John's issues

Preston Briggs (preston@tera.com)
Wed, 25 Sep 1996 21:42:45 -0700

Here's some thoughts on John's initial set of questions. I'm afraid
my comments are pretty Tera-specific since that's what I care about
these days, but hopefully others will think and write about other
systems.

(1) Should STREAM be extended to automagically measure bandwidths at each
level of a memory hierarchy? What is a robust way of doing this with
a single, portable piece of source code?

Obviously won't work on the Tera, with only 1 level of memory. On the
other hand, we should make sure it doesn't give some sort of spurious
answer.

(2) Should STREAM be extended to automagically measure latencies at each
level of a memory hierarchy? How would this be different than what
Larry McVoy does with lmbench/lat_mem_rd? Is it possible or desirable
to measure a "different kind" of latency than lmbench measures?

I guess I need to study McVoy's stuff. To measure latency on a Tera,
I think we'd need to time a simple loop, compiled with flags to
prevent parallelization and software pipelining. Easy enough for me
to do, but I'm not sure how easy it'd be to write a general-purpose
piece of code that would do this for all sorts of machines.
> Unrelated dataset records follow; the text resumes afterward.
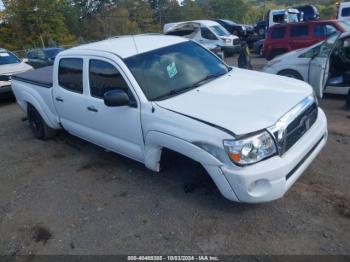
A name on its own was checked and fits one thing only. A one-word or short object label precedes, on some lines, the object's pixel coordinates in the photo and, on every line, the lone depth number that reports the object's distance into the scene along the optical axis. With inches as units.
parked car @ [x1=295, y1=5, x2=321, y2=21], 941.2
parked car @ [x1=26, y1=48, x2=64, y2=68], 615.3
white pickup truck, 120.3
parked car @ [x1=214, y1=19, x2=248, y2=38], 914.7
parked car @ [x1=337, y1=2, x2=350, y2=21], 722.8
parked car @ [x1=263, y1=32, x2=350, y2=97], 248.1
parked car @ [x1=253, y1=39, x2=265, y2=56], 688.4
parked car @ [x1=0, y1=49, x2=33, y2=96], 391.8
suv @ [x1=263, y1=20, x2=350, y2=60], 499.8
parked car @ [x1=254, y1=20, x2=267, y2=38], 891.9
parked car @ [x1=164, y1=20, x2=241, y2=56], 687.7
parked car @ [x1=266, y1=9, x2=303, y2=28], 801.6
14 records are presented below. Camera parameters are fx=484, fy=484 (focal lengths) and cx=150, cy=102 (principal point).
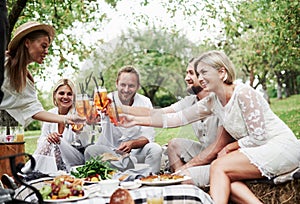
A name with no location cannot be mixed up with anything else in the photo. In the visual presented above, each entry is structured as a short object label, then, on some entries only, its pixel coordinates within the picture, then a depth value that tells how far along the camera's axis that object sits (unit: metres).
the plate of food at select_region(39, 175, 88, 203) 2.28
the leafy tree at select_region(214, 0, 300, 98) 6.36
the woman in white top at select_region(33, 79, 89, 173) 3.41
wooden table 3.95
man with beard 3.12
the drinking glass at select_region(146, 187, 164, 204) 2.22
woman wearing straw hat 3.10
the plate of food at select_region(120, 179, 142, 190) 2.45
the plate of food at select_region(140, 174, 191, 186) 2.52
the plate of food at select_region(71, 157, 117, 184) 2.73
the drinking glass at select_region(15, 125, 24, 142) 4.18
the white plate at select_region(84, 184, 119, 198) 2.33
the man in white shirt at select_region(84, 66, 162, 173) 2.97
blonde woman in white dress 2.94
(3) Should STREAM be extended to automagically measure bandwidths and
latencies across distributed memory systems, such as the Convex cc-NUMA
machines, and the future SGI "Scalable Node" products?

Hmmm, I was going to say this would be hard, but actually it's easy on
our machine. It'll just be twice the latency measured above. Again,
I haven't a clue how to do it in the general case.

(4) If we are looking at multiprocessor machines with some kind of network
rather than a shared bus, do we want to look at "peak point-to-point"
performance, or performance in the presence of contention?

I'd think this would be useful. Not sure how to arrange it. I guess
one approach would be to saturate each processor with tight loops that
access random memory locations at every instruction.

Bill Broadley <bill@math.ucdavis.edu> wrote:
>I think if your looking for peak observable practical memory bandwidth
>to doing something more interesting then memcpy/bzero then stream does
>a good job, for a memstone I'd say (assign+Scale+sum+saxpy)/4 would

I disagree. All four of these (along with memcopy and bzero) will
give the same answer on our machine and, I expect, most
cache-dependent machines. Need to do something more interesting than
simple stride-1 vector operations.

Which is my biggest complaint about STREAM. Throw in some sort of
cache buster, e.g., a histogram

for (i = 0; i < n; i++)
bucket[key[i]]++;

where the size of the bucket array is fairly hefty (much bigger than
cache) and the values in the key vector are uniformly random.

Regarding C and Fortran... I don't care; won't make any difference to
me. Probably Broadley's argument that there's no free Fortran
compiler is pretty telling, though a fair amount of care will be
required to write C that can be generally compiled as well as Fortran.

Preston